» **DATA RECORDS**:
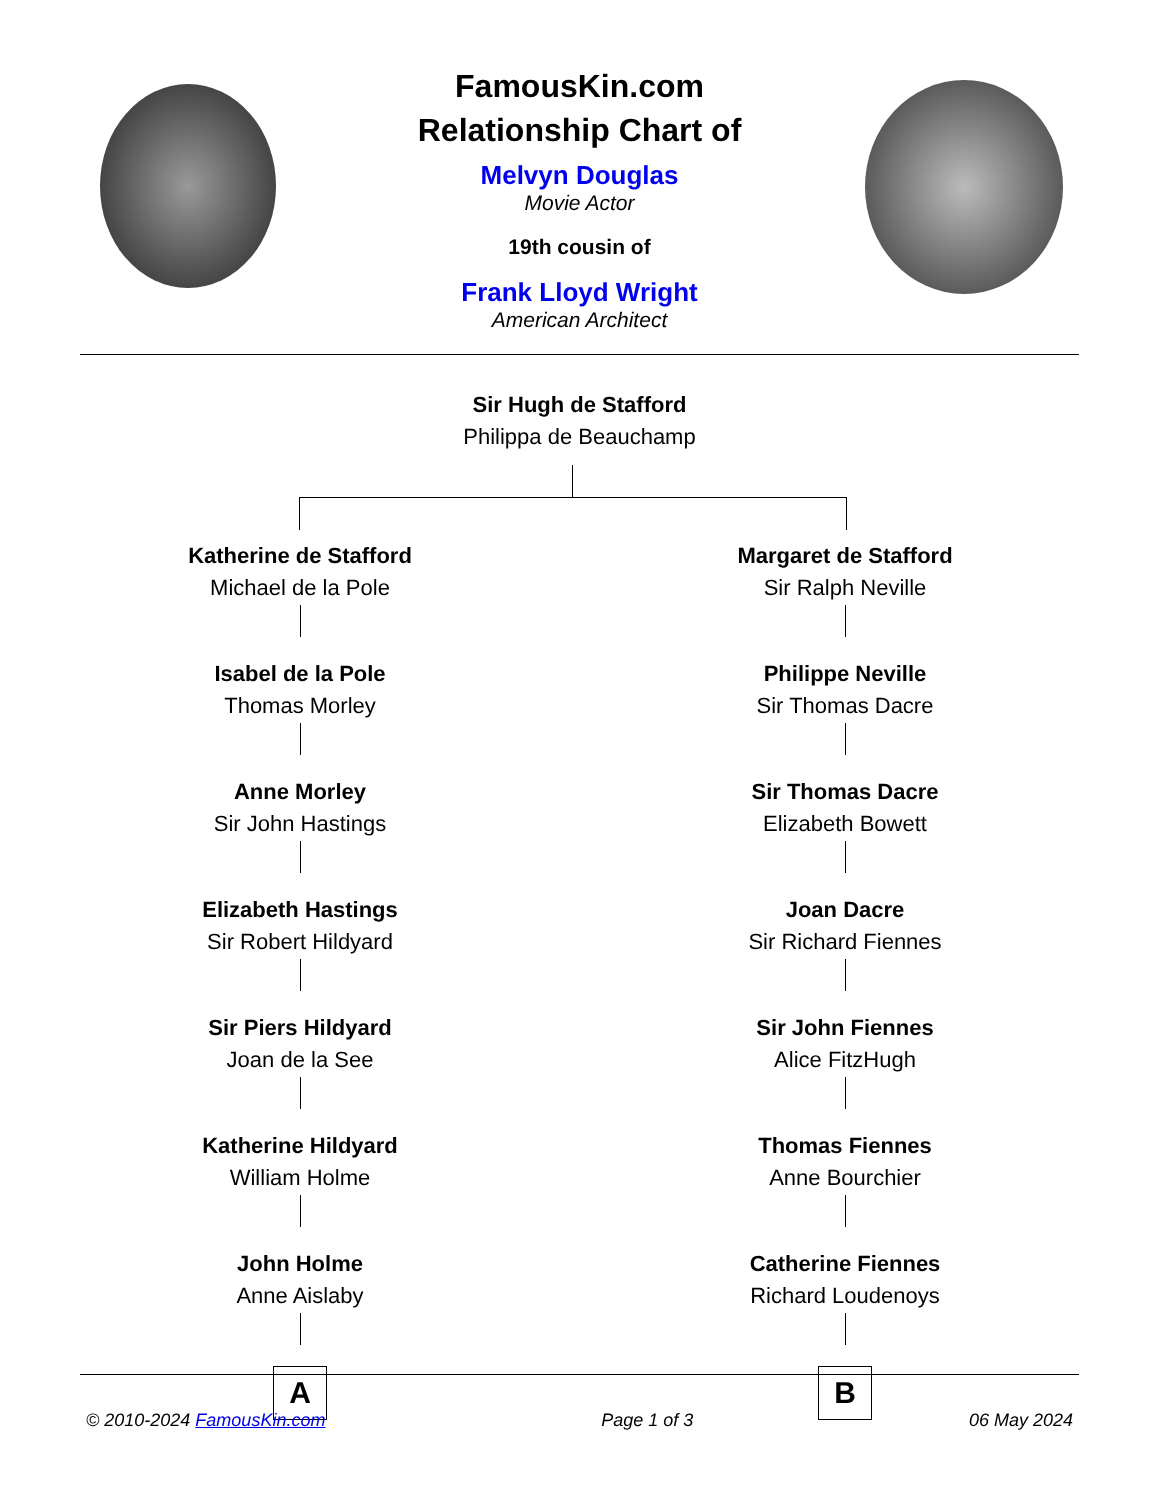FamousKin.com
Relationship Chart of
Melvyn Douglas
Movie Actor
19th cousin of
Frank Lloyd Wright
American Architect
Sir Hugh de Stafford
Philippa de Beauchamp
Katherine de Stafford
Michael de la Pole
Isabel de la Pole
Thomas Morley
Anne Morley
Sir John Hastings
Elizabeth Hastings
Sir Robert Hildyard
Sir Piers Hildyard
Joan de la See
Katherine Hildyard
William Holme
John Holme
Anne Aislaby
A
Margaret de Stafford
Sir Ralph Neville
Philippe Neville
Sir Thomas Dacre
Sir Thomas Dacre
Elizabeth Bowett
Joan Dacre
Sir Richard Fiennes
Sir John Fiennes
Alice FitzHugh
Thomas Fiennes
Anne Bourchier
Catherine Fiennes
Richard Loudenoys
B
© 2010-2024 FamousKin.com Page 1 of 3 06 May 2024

» **TASK TO COMPLETE**:
Wherever an image sits in the data, omit it; everything else must be copied exactly.

» **YOUR SOLUTION**:
FamousKin.com
Relationship Chart of
Melvyn Douglas
Movie Actor
19th cousin of
Frank Lloyd Wright
American Architect
Sir Hugh de Stafford
Philippa de Beauchamp
Katherine de Stafford
Michael de la Pole
Isabel de la Pole
Thomas Morley
Anne Morley
Sir John Hastings
Elizabeth Hastings
Sir Robert Hildyard
Sir Piers Hildyard
Joan de la See
Katherine Hildyard
William Holme
John Holme
Anne Aislaby
A
Margaret de Stafford
Sir Ralph Neville
Philippe Neville
Sir Thomas Dacre
Sir Thomas Dacre
Elizabeth Bowett
Joan Dacre
Sir Richard Fiennes
Sir John Fiennes
Alice FitzHugh
Thomas Fiennes
Anne Bourchier
Catherine Fiennes
Richard Loudenoys
B
© 2010-2024 FamousKin.com Page 1 of 3 06 May 2024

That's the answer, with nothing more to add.